Jean Baudrillard :: Eben das macht diese Epoche so unerträglich. Das System produziert eine Negativität als trügerischen Schein [trompe-l’œil], der in die Produkte des Spektakels integriert wird, wie die Obsoletheit in den industriellen Objekten eingeschlossen ist. Das ist übrigens die effektivste Methode, jeder echten Alternative einen Riegel vorzuschieben. Es gibt keinen äußeren Omega-Punkt mehr, auf den man sich stützen kann, um diese Welt zu denken. Es gibt keine antagonistische Funktion mehr, und es gibt keine begeisterte Zustimmung mehr. Man muß vielmehr wissen: Je mehr sich ein System der Vollkommenheit nähert, um so mehr nähert es sich dem totalen GAU. Dabei handelt es sich um eine Form von objektiver Ironie, die bewirkt, daß nichts jemals endgültig ist. Der 11. September hatte daran Anteil, ganz gewiß. Der Terrorismus ist keine alternative Macht, er ist immer nur die Metapher dieser fast selbstmörderischen Rückwendung der abendländischen Macht zu sich selber.

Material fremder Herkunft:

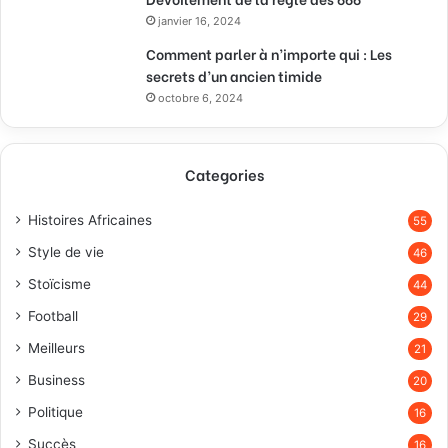
janvier 16, 2024
Comment parler à n’importe qui : Les
secrets d’un ancien timide
octobre 6, 2024
Categories
Histoires Africaines
55
Style de vie
46
Stoïcisme
44
Football
29
Meilleurs
21
Business
20
Politique
16
Succès
16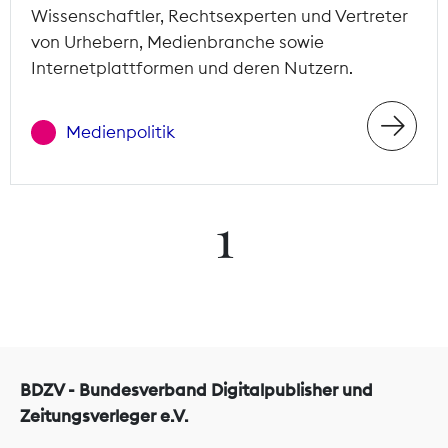
Wissenschaftler, Rechtsexperten und Vertreter
von Urhebern, Medienbranche sowie
Internetplattformen und deren Nutzern.
Medienpolitik
1
BDZV - Bundesverband Digitalpublisher und
Zeitungsverleger e.V.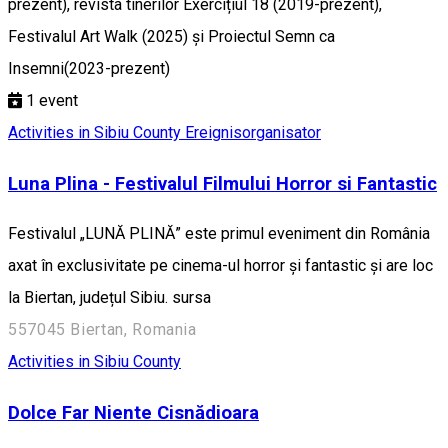
prezent), revista tinerilor Exercițiul 18 (2019-prezent),
Festivalul Art Walk (2025) și Proiectul Semn ca
Insemni(2023-prezent)
1
event
Activities in Sibiu County
Ereignisorganisator
Luna Plina - Festivalul Filmului Horror si Fantastic
Festivalul „LUNĂ PLINĂ” este primul eveniment din România
axat în exclusivitate pe cinema-ul horror și fantastic și are loc
la Biertan, județul Sibiu. sursa
557045 Biertan, Romania
Activities in Sibiu County
Dolce Far Niente Cisnădioara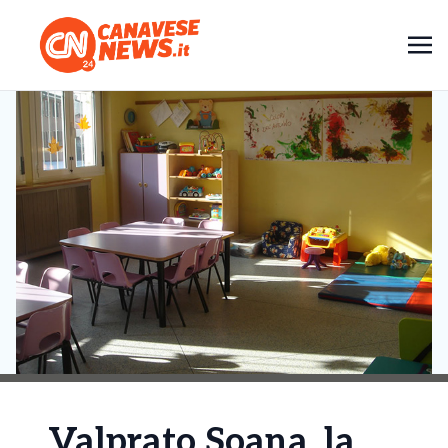
Valprato Soana, la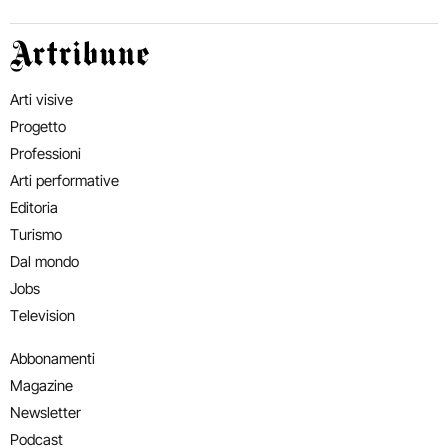
Artribune
Arti visive
Progetto
Professioni
Arti performative
Editoria
Turismo
Dal mondo
Jobs
Television
Abbonamenti
Magazine
Newsletter
Podcast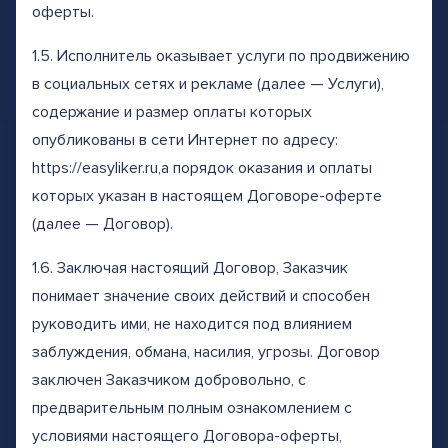
оферты.
1.5. Исполнитель оказывает услуги по продвижению
в социальных сетях и рекламе (далее — Услуги),
содержание и размер оплаты которых
опубликованы в сети Интернет по адресу:
https://easyliker.ru,а порядок оказания и оплаты
которых указан в настоящем Договоре-оферте
(далее — Договор).
1.6. Заключая настоящий Договор, Заказчик
понимает значение своих действий и способен
руководить ими, не находится под влиянием
заблуждения, обмана, насилия, угрозы. Договор
заключен Заказчиком добровольно, с
предварительным полным ознакомлением с
условиями настоящего Договора-оферты,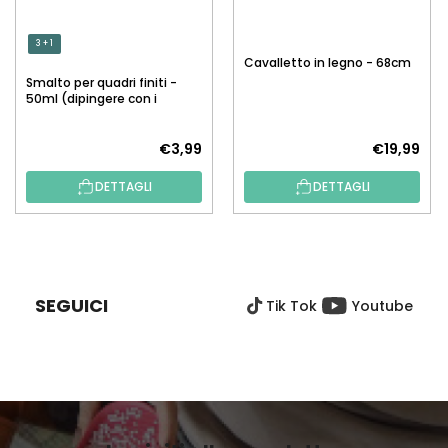
3 + 1
Cavalletto in legno - 68cm
Smalto per quadri finiti -
50ml (dipingere con i
numeri)
€3,99
€19,99
DETTAGLI
DETTAGLI
P
I
È
SEGUICI
Tik Tok
Youtube
D
I
P
A
G
I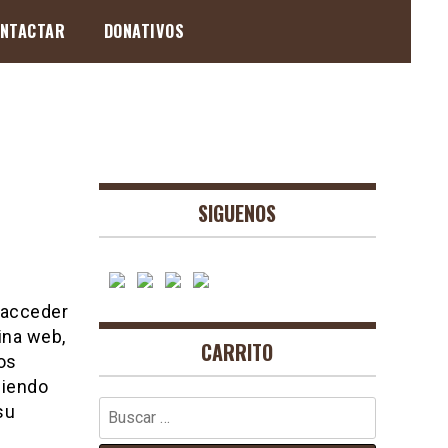
NTACTAR
DONATIVOS
SIGUENOS
 acceder
ina web,
CARRITO
os
diendo
Buscar:
su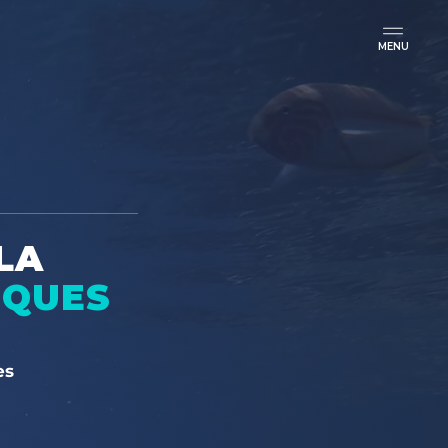
LA
IQUES
es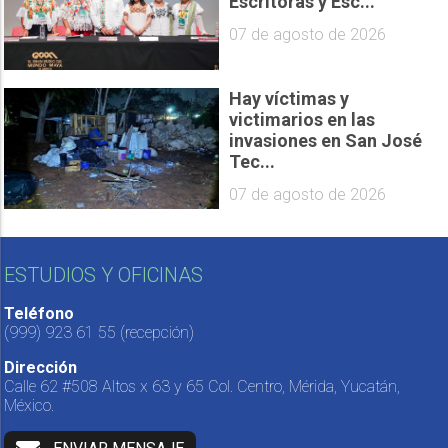
Escritoras y Esc...
07 de agosto de 2026
Hay víctimas y
victimarios en las
invasiones en San José
Tec...
07 de agosto de 2026
ESTUDIOS Y OFICINAS
Teléfono
(999) 923 61 55
(recepción)
Dirección
Calle 62 #508 Altos x 63 y 65 Col. Centro, Mérida, Yucatán,
México.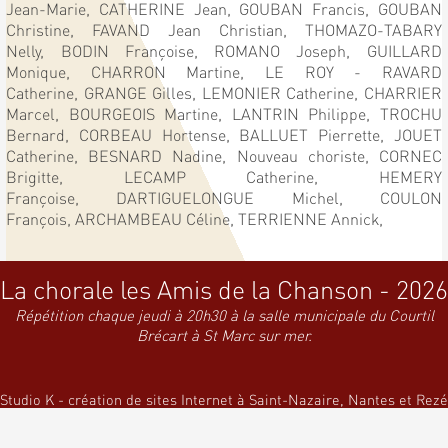
Jean-Marie,
CATHERINE Jean,
GOUBAN Francis,
GOUBAN
Christine,
FAVAND Jean Christian,
THOMAZO-TABARY
Nelly,
BODIN Françoise,
ROMANO Joseph,
GUILLARD
Monique,
CHARRON Martine,
LE ROY - RAVARD
Catherine,
GRANGE Gilles,
LEMONIER Catherine,
CHARRIER
Marcel,
BOURGEOIS Martine,
LANTRIN Philippe,
TROCHU
Bernard,
CORBEAU Hortense,
BALLUET Pierrette,
JOUET
Catherine,
BESNARD Nadine,
Nouveau choriste,
CORNEC
Brigitte,
LECAMP Catherine,
HEMERY
Françoise,
DARTIGUELONGUE Michel,
COULON
François,
ARCHAMBEAU Céline,
TERRIENNE Annick,
La chorale les Amis de la Chanson - 2026
Répétition chaque jeudi à 20h30 à la salle municipale du Courtil
Brécart à St Marc sur mer.
Studio K - création de sites Internet à Saint-Nazaire, Nantes et Rezé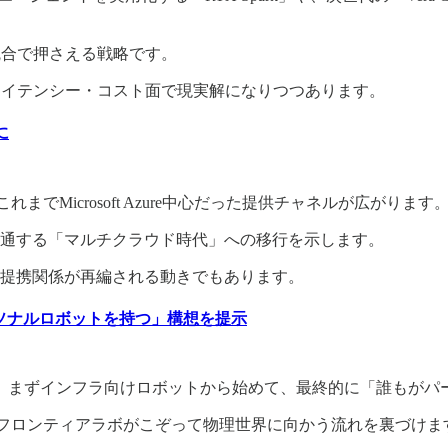
統合で押さえる戦略です。
レイテンシー・コスト面で現実解になりつつあります。
に
れまでMicrosoft Azure中心だった提供チャネルが広がります
通する「マルチクラウド時代」への移行を示します。
提携関係が再編される動きでもあります。
ーソナルロボットを持つ」構想を提示
再開し、まずインフラ向けロボットから始めて、最終的に「誰もが
で、フロンティアラボがこぞって物理世界に向かう流れを裏づけま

Das habe ich damals schon gesagt, und es ist nicht akzeptiert worden. Aber es gibt keinen Grund angesichts dessen nihilistisch oder pessimistisch zu sein. Das System, das Virtuelle, die Matrix, all das wird vielleicht wieder in die Mülleimer der Geschichte wandern. Die Reversibilität, die Herausforderung und die Verführung sind unzerstörbar.